Released in 2005, Bigfoot finds Zombie working with two luminaries in the world of contemporary horror comics, writer Steve Niles and artist Richard Corben. Taken together, this is pretty much a dream team of terror, which is why, upon rummaging through my comics crates a few weeks back, I was surprised to unearth the four-issue run of Bigfoot and realize I remembered absolutely nothing about it. Had I read these books at all, or just stashed them after purchasing, thinking to save them for another time (a thing I am known to do with embarrassing frequency)? The answer (as to all rhetorical questions asked in blog posts) is a resounding NO. I had in fact read these comics, but had managed to block them out for somehow achieving the feat of being both utterly awful and completely forgettable.

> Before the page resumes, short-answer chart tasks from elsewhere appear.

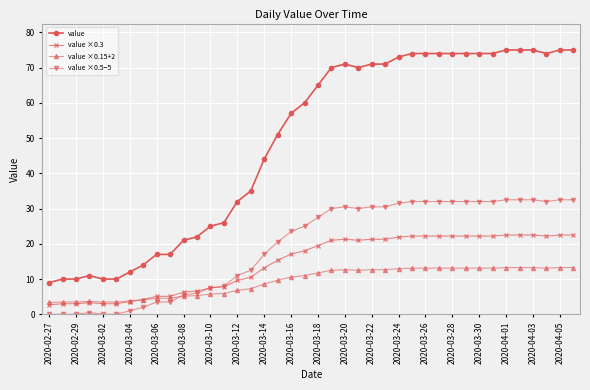

True or false: value ×0.5−5 and value ×0.15+2 cross at least once.

True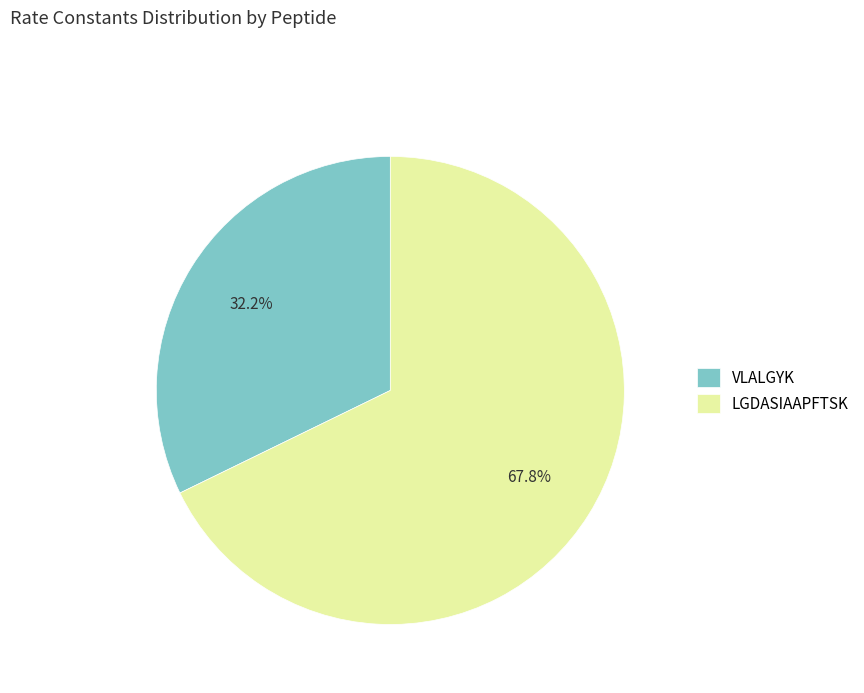

The VLALGYK slice represents 32% of the pie. True or false?

True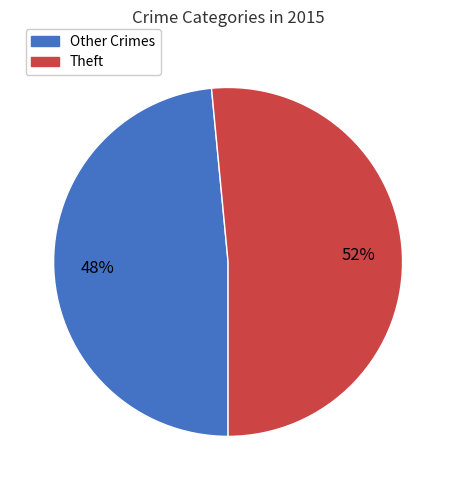

To the nearest percent, what is the average slice percentage?

50%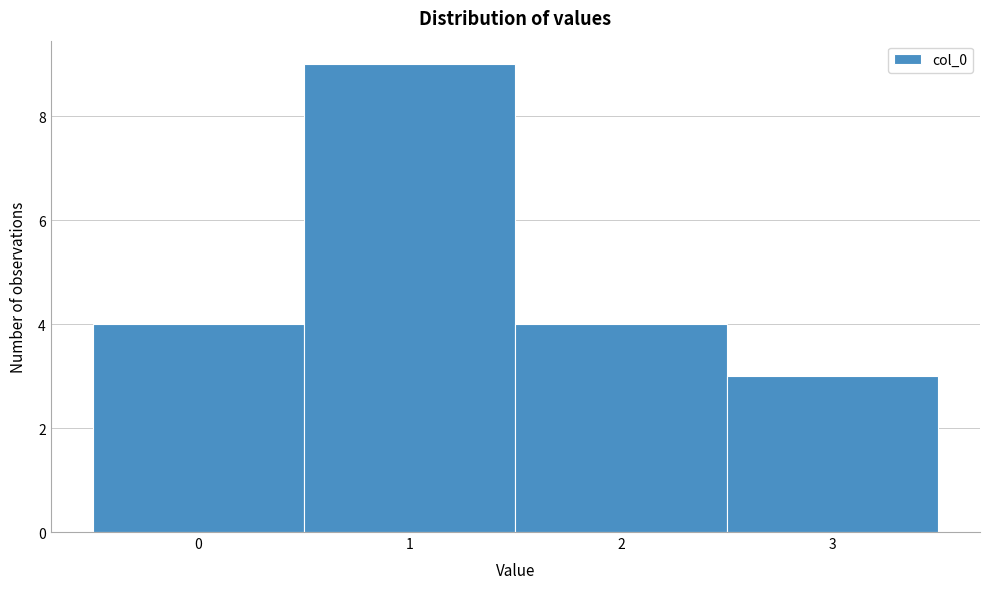

Reading left to right, transcribe this chart: for each bar, give the range it covers on the x-axis and its height. The values are not printed on the chart, so give them approximately, as read against the axis.

-0.5 to 0.5: 4
0.5 to 1.5: 9
1.5 to 2.5: 4
2.5 to 3.5: 3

Where to begin with what went wrong in these comics? Complaining about a paper-thin plot in a comic book is sort of weak since much of the time, readers are in it for the style, not the substance. Yet this story, centered on the revenge of a now-grown-up boy against Bigfoot for the murder of his parents (and the implied rape of his mother, lest that goes unmentioned), manages to have absolutely no character development or unexpected turns (unless you count the whole “monster rape” thing). In a way, this comic is an ultimate manifestation of the much-discussed “Women in Refrigerators” trope, in which female characters are subjected to hideous abuse and/or murder in order to advance a male character’s storyline. Yet, in many instances of “fridge’ing,” that plot point is one of many that’s being developed simultaneously. Here? We’ve got a Bigfoot-rape/murder “fridge” plot and that’s pretty much it.

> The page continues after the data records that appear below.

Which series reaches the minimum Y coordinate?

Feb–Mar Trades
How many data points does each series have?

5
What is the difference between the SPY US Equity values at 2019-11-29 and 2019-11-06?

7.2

Yes, this is in very bad taste, but I’m not one to be dissuaded from enjoying a comic book by mere bad taste. Be as tacky and offensive as you want, just do not bore me. Inject some gallows humor into your gritty sasquatch comic, or do some insane stuff with the coloring, or make it 20 pages long instead of 80-plus. There are options here to more-or-less salvage this thing, but none seem to have been explored. Alas, even the artwork of noted bringer-of-nightmares-to-life Richard Corben (his work on the recent Rat God is amazing and nauseating in the most impressive way possible) doesn’t save this. Simply put, there’s just too much emphasis on the “dark and gritty” to allow his fantastical style to shine. His off-kilter, funhouse vision of human anatomy makes an already-grotesque story almost unbearably so, well past the point of ghoulish fun.

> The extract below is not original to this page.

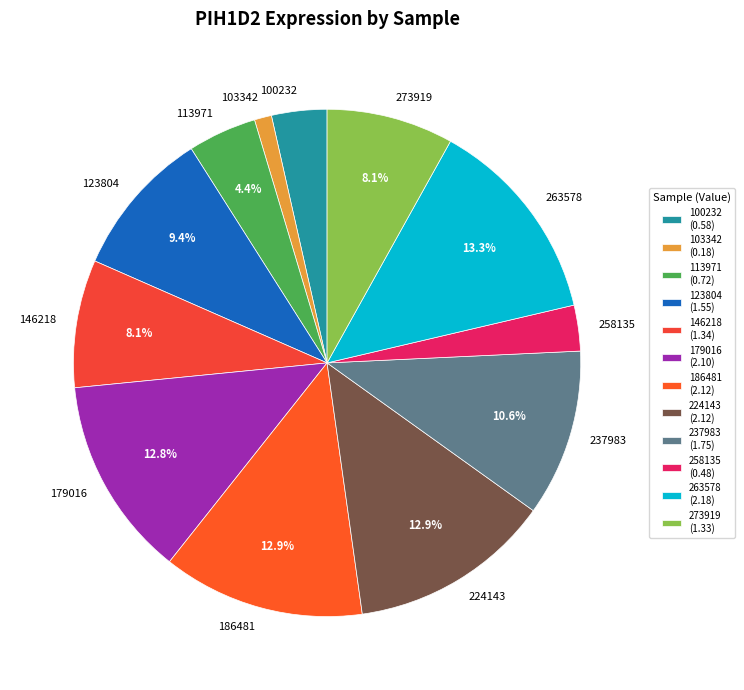

Does 273919 account for over 50% of the chart?

No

During interviews, the team behind Bigfoot has said they wanted to make Bigfoot scary again. This vision of the mysterious forest creature isn’t so much scary as it is deeply unpleasant. Then again, I simply might not be the intended audience for a comic book about rapist Bigfoot. Someone must be the audience, because this disaster got optioned for a movie treatment by Rogue Pictures (the group that brought us unwanted remakes of vintage downer horrors Last House on the Left and The Hitcher). I am the sort of person who likes to find the silver lining in anything she reads. In that spirit, I’ll leave you with the best pages in the comic, in which a nerdy dude gets crushed when an unspeakably huge bear is thrown onto his car by Bigfoot, and the last song he’ll ever hear is “Dragula” (God rest his soul).